Die Kinder drängeln alle gleichzeitig zur Tür herein. Das Schulzimmer, das früher als Büro diente, wirkt etwas improvisiert, der Platz ist knapp. Die allermeisten der 20 Oberstufenschüler sind Knaben, denn es sind vor allem männliche Minderjährige, die allein in die Schweiz flüchten.
Vor der Klasse steht Gynna Zuberbühler. Die junge Lehrerin mit den kurzen blonden Haaren strahlt die Kinder an und sagt auf Deutsch: «Heute lernen wir besondere Wörter - Winterwörter.» Die Kinder hören aufmerksam zu, wirken unbeschwert, die gute Laune der Lehrerin scheint sie anzustecken. Es täuscht darüber hinweg, dass viele der Kinder und Jugendlichen Schlimmes erlebt haben.
«Ein Grossteil der Schüler ist traumatisiert, einige sind depressiv, andere agieren anfangs aggressiv oder sind traurig. Das bricht dann alles aus ihnen hervor», erzählt Gynna Zuberbühler. Bis zu einem gewissen Grad könne sie das im Unterricht besprechen. Aber immer wieder bräuchten Kinder auch psychologische Hilfe.
Oberstes Ziel sind gute Deutschkenntnisse
Seit bald zwei Jahren testet der Bund in Altstetten das beschleunigte Asylverfahren. Die Schule ist Teil des Asylzentrums. Die Asylsuchenden sollen längstens 140 Tage bleiben und in dieser Zeit möglichst erfahren, ob sie in der Schweiz bleiben können oder das Land verlassen müssen. Solche Zentren sollen in absehbarer Zeit im ganzen Land in Betrieb sein.
Der Bund hat im Testzentrum bewusst auf eine interne Schule gesetzt, auch um den normalen Schulkassen im Quartier ein Kommen und Gehen zu ersparen. Man rechnete mit 24 Kindern in zwei Klassen, jetzt sind es fast 70 verteilt auf 4 Klassen - Kindergarten, Primar- und Sekundarstufe.
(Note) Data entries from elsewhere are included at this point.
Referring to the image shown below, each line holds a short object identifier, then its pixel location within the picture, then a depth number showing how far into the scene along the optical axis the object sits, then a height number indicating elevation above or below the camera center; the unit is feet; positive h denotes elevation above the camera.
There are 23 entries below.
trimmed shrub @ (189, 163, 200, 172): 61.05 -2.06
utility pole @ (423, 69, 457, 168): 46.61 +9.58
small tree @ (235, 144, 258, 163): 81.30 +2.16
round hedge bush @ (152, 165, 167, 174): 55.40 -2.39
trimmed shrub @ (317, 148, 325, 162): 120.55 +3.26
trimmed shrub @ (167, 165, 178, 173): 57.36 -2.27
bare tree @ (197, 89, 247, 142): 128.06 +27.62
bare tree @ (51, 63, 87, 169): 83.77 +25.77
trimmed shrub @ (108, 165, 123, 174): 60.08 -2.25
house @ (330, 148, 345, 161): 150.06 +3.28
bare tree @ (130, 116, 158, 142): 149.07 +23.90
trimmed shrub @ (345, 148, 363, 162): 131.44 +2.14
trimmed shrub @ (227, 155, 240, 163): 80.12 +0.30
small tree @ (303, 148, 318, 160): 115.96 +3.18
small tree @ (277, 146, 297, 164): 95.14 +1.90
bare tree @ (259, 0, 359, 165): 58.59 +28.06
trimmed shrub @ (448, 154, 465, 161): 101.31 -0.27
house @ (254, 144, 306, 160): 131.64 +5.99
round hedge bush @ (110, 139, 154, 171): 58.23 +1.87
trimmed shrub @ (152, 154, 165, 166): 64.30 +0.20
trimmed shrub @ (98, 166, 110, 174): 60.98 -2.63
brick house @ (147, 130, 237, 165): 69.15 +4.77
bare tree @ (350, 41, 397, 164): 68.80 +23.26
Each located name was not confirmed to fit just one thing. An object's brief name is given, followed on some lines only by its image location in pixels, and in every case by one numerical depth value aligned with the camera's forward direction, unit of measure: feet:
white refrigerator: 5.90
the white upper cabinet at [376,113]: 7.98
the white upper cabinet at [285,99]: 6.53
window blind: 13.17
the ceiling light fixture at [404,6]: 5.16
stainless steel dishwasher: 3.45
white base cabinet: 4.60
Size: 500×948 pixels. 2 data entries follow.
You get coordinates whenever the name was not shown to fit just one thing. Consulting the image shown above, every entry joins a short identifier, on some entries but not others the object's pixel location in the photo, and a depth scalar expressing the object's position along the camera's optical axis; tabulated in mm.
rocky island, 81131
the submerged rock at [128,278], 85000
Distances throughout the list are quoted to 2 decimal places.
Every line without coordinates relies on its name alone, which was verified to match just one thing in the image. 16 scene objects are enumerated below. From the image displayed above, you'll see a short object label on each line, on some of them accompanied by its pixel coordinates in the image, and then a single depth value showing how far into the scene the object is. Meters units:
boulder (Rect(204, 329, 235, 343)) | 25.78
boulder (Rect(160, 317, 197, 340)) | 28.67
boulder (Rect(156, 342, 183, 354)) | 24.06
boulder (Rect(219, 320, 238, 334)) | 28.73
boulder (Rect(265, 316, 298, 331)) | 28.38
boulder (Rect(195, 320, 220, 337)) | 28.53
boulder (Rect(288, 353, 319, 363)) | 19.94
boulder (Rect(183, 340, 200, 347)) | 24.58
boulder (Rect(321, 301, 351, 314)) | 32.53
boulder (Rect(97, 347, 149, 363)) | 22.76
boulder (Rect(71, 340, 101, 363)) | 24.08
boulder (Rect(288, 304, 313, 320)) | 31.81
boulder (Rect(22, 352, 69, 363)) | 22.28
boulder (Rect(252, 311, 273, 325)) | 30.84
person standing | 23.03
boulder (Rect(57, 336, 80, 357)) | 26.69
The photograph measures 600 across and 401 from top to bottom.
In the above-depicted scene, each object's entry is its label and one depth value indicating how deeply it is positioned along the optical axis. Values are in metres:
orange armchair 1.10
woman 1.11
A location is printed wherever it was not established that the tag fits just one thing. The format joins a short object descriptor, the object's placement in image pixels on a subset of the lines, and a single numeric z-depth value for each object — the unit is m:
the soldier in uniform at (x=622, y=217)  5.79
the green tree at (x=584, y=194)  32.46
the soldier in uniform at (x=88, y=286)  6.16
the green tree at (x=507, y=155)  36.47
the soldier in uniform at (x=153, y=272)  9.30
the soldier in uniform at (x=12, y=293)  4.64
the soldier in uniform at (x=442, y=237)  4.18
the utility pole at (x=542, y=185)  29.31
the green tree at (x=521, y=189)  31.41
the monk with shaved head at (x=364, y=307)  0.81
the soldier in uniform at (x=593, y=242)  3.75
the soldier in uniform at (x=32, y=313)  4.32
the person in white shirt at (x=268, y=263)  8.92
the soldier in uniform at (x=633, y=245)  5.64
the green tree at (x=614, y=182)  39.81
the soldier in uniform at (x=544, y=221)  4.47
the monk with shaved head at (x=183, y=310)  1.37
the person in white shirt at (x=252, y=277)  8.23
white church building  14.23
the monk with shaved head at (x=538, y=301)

Es sei besser für die Kinder, unter ihresgleichen zu sein, ist Martin Reichlin vom Staatssekretariat für Migration überzeugt. «Es geht darum, ihnen einen Einstieg in die Schweiz zu ermöglichen, mit der Perspektive, dass ein Teil der Kinder länger oder für den Rest des Lebens hier bleibt.» Das Ziel sei, den Jugendlichen die Grundlagen unserer Sprache zu vermitteln, damit sie so rasch als möglich hier ankommen könnten.
Es geht darum, ihnen einen Einstieg in die Schweiz zu ermöglichen.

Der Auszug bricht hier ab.